── Text for analysis

Thursday, June 29, 2017

Liefeld Reaches The Limits Of His Creativity

 
Writer: Rob Liefeld, Jeph Loeb and Jim Starlin
Artist: Ed McGuinness and Stephen Platt
Publisher: Awesome Entertainment (1997 & 1998)
Includes:
Fighting American #1-2, Fighting American: Rules of the Game #1-3 and Fighting American: Dogs of War #1-3

Clipped from Wikipedia: A two-issue miniseries (August–October 1997) from Awesome Entertainment, written by Rob Liefeld (story) and Jeph Loeb (script), and penciled by Liefeld and Stephen Platt, had originally been produced for the "Heroes Reborn" version of Captain America for Marvel Comics. Here, Fighting American was a retired superhero coping with the death of his partner.

────
── Raw data

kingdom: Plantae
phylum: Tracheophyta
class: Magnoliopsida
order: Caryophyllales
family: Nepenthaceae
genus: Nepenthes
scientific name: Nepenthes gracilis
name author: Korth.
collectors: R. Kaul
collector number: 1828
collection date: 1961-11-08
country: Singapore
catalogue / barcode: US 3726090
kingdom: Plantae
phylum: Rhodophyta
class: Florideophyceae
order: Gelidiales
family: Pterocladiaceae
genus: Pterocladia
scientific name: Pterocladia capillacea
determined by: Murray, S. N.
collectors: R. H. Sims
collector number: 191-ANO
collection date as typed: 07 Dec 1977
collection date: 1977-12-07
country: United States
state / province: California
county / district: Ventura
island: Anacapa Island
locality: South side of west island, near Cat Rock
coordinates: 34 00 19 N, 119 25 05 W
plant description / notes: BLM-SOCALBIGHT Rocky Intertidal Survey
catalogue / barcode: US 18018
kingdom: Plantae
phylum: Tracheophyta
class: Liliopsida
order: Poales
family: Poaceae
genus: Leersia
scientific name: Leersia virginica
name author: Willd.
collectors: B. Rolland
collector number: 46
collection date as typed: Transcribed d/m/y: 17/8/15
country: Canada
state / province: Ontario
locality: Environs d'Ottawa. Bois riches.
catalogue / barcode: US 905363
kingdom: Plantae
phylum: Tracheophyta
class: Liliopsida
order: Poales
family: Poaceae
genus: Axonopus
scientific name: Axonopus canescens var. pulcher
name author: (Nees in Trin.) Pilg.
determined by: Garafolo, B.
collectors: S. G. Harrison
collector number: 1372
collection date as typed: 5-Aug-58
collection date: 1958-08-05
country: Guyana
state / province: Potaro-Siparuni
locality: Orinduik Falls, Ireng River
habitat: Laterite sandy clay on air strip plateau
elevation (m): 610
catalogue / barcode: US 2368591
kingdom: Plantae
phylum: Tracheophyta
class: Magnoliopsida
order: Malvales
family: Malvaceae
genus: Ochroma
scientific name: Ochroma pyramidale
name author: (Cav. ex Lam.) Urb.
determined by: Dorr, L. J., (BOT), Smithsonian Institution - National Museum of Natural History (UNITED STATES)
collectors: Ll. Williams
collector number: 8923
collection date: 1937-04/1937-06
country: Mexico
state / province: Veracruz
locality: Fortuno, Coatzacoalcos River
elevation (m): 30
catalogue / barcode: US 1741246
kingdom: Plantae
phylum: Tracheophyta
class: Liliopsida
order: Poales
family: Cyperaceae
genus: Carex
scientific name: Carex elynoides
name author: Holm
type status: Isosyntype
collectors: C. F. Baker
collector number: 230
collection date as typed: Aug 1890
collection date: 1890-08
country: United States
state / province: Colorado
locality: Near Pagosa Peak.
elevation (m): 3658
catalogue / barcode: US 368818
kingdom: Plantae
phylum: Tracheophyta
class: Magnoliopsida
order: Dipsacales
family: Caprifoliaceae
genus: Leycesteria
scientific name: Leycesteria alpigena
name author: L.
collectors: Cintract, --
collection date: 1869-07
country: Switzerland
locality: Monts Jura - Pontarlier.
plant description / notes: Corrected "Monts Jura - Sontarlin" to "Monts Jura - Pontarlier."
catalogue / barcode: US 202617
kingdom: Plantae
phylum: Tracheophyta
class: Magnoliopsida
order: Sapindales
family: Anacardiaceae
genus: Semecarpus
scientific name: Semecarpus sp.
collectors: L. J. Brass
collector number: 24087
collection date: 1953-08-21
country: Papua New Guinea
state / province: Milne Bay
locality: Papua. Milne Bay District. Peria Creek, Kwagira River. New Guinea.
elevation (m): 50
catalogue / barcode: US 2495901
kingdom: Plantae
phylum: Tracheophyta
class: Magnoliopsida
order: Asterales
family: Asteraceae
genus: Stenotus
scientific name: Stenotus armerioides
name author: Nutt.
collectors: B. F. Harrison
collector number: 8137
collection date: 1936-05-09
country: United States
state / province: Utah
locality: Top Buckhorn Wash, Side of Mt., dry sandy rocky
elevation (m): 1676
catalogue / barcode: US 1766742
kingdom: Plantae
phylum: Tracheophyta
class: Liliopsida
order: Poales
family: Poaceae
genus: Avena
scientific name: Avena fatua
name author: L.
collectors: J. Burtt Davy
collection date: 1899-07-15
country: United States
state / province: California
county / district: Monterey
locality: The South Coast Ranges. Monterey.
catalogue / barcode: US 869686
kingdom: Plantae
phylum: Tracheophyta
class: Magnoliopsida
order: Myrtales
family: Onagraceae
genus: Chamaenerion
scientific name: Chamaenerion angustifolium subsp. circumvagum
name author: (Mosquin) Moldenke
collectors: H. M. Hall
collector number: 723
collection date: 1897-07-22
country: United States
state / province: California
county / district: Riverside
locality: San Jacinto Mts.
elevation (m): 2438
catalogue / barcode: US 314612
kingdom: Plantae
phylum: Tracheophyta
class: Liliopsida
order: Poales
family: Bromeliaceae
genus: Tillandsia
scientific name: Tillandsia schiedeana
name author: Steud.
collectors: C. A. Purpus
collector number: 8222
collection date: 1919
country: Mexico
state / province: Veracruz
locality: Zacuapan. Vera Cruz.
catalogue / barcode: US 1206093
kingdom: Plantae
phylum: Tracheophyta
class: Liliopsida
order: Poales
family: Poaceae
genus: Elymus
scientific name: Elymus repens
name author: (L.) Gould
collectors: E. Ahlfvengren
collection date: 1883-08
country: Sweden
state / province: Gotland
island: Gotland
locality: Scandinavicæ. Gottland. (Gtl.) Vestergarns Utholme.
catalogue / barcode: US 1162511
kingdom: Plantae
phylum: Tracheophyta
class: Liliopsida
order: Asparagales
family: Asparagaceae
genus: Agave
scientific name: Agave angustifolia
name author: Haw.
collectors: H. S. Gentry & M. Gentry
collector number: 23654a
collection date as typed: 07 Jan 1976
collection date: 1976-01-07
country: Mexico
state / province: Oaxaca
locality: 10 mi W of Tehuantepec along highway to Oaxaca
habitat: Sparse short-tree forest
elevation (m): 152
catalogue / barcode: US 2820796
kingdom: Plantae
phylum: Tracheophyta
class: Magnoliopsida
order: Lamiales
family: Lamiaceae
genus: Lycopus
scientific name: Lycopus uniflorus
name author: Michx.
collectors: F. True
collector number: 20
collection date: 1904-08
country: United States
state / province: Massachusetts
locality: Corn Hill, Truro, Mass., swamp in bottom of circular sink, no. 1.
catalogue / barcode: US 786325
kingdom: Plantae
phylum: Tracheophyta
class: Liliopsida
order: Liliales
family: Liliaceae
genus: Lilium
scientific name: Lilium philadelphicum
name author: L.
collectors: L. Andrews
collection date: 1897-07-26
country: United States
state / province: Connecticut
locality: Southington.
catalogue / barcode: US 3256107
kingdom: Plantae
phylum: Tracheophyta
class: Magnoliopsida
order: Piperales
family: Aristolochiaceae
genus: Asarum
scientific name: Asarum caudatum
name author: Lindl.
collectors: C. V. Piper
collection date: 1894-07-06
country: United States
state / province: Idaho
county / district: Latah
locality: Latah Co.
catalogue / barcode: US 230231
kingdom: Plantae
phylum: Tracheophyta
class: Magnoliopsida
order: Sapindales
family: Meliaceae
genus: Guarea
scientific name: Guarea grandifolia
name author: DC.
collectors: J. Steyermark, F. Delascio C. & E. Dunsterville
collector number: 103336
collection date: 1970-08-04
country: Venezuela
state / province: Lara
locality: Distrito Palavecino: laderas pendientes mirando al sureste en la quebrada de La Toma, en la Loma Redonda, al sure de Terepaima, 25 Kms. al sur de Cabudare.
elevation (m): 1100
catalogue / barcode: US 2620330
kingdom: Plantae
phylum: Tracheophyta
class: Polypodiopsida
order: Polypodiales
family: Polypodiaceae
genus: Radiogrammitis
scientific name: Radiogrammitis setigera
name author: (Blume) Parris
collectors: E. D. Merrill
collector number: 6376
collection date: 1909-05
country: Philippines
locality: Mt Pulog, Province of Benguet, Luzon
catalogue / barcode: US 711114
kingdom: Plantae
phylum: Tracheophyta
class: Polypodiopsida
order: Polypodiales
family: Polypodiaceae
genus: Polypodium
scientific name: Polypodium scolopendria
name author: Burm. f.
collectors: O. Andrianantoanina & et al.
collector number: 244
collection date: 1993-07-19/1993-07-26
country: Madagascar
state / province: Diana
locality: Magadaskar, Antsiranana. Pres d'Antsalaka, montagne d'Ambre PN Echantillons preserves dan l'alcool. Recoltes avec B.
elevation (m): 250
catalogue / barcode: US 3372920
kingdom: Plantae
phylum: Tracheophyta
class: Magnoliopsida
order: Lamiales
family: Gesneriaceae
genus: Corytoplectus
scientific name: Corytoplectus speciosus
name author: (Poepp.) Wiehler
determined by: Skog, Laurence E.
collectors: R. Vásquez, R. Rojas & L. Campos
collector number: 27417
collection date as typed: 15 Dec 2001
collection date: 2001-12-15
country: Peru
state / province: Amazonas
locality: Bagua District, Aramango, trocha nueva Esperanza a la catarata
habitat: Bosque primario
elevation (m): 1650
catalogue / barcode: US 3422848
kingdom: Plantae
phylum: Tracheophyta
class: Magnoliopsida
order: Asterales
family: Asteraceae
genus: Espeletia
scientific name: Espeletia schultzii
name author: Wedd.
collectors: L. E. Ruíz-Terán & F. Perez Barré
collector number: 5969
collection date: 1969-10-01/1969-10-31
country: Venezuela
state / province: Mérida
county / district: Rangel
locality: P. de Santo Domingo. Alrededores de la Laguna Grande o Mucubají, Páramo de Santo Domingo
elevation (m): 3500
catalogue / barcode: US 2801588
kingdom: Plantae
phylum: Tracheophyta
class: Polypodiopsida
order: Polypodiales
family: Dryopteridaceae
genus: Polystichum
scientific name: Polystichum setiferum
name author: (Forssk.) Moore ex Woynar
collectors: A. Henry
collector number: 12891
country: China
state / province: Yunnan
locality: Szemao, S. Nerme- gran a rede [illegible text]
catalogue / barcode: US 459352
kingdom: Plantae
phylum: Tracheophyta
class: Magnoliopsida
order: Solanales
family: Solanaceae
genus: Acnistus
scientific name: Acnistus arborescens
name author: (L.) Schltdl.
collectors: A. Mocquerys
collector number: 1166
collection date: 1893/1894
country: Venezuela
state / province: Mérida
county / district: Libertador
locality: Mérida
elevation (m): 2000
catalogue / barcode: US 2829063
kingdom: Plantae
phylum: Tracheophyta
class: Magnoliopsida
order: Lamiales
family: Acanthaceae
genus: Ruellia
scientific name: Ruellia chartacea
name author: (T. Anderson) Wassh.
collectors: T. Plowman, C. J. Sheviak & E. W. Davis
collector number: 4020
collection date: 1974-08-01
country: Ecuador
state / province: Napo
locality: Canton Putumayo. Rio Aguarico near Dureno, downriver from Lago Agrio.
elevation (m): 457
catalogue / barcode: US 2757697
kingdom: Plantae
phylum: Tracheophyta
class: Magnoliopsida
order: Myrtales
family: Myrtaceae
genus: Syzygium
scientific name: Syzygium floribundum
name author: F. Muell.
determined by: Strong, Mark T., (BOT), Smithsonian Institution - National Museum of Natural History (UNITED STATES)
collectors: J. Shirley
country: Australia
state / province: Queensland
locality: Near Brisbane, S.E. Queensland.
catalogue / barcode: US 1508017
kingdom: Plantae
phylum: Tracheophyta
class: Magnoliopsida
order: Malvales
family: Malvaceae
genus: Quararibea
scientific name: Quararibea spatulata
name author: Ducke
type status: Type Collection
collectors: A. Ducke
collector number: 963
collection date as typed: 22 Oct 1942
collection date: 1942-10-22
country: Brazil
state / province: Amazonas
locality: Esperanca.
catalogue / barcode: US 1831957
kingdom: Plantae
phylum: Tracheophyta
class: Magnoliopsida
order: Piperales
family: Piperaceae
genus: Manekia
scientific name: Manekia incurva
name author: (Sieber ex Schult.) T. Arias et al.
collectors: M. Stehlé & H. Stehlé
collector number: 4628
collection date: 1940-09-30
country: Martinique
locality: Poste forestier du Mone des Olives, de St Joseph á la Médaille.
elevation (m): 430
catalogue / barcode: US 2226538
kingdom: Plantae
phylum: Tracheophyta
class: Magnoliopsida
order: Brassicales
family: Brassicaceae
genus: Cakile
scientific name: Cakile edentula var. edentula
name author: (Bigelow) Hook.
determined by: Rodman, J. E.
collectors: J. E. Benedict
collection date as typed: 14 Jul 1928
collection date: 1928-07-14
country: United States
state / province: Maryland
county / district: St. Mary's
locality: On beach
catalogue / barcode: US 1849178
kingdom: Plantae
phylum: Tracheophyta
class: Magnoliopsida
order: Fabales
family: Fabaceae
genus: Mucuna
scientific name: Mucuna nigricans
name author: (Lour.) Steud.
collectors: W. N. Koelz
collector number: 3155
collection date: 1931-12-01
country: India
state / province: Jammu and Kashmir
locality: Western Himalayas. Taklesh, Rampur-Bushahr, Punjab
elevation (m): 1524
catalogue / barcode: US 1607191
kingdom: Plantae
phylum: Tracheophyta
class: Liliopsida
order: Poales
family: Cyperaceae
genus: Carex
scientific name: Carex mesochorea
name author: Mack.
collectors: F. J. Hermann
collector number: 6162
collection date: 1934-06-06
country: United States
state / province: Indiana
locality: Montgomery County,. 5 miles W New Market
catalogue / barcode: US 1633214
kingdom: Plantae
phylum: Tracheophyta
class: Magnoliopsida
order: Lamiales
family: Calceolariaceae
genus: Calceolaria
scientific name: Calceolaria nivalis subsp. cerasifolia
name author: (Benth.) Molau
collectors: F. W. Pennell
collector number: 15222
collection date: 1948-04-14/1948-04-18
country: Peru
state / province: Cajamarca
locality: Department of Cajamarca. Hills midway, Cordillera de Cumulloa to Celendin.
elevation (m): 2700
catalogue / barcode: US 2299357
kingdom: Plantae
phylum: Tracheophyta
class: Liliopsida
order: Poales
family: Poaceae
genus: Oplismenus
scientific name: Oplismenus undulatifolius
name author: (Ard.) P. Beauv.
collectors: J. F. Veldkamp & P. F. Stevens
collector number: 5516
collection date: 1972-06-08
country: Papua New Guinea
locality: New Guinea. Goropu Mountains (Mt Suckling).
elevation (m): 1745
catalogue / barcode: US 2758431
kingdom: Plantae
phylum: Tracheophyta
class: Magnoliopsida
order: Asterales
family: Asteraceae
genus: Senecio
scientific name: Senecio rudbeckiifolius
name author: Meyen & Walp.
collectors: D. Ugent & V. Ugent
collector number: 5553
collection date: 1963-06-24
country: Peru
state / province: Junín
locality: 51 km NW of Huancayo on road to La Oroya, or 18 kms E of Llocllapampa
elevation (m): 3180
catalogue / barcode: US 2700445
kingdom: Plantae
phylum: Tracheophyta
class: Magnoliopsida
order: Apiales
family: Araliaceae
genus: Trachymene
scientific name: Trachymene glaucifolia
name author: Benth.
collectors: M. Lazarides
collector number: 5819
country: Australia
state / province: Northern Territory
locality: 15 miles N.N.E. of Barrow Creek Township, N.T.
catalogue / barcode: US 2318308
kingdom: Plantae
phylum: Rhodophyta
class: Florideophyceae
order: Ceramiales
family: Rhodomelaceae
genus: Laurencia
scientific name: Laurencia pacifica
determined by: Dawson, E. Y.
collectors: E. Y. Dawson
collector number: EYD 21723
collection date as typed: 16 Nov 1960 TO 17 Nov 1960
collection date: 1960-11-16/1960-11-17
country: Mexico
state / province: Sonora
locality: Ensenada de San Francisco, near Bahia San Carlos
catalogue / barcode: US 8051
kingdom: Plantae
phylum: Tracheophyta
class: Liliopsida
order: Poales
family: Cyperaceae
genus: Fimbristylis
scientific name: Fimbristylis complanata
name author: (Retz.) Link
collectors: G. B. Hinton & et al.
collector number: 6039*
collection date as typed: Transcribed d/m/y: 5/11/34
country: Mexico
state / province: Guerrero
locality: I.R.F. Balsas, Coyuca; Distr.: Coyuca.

────

Work to complete:
1 – Please condense the paragraph in the Fighting American post that begins "Clipped from Wikipedia" into a short bulleted list that keeps its main facts.
2 – Carry the Fighting American post forward from its last sentence.
None of the data is needed here.

Responses to the exercise:
1 –
- A two-issue miniseries, August–October 1997, from Awesome Entertainment
- Story by Rob Liefeld, script by Jeph Loeb
- Penciled by Liefeld and Stephen Platt
- Originally produced for the "Heroes Reborn" version of Captain America for Marvel Comics
- Fighting American is a retired superhero coping with the death of his partner

2 –
The miniseries came about, Liefeld said in 2007, while he was packaging a Captain America series for Marvel. In early 1997, the company, which had filed for bankruptcy, asked Liefeld to accept lower payment for his studio's work. He refused and was removed from the series. Liefeld called Fighting American co-creator Joe Simon and Roz Kirby, widow of co-creator Jack Kirby, who agreed to license the character to him, but at a price Liefeld would not accept. Liefeld created the similar character Agent America, drawing "maybe three pinups and one poster image", but withdrew the character, he said, when Simon threatened to sue. Liefeld negotiated a new deal for Fighting American, but was then sued by Marvel. During the course of the trial, he said, his version of Fighting American acquired a shield. As one of the terms of the settlement, however, Fighting American was forbidden from throwing his shield like a weapon, to distinguish him from Captain America.

In later comics published by Awesome Entertainment, Fighting American was John Flagg, a former soldier who gained powers through an unspecified experiment "never to be duplicated." A subsequent miniseries, Rules of the Game, written by Loeb with art by Ed McGuinness, reintroduced some of the original Simon & Kirby villains. It was followed by the miniseries Dogs of War, written by Jim Starlin and penciled by Platt. While Awesome was legally prohibited from having him throw the shield, Rules and Dogs showed several additional weapons are built into it, including multiple spike projectiles, a Gatling gun and a mini-missile. This version has also used throwing stars tipped with tranquilizers.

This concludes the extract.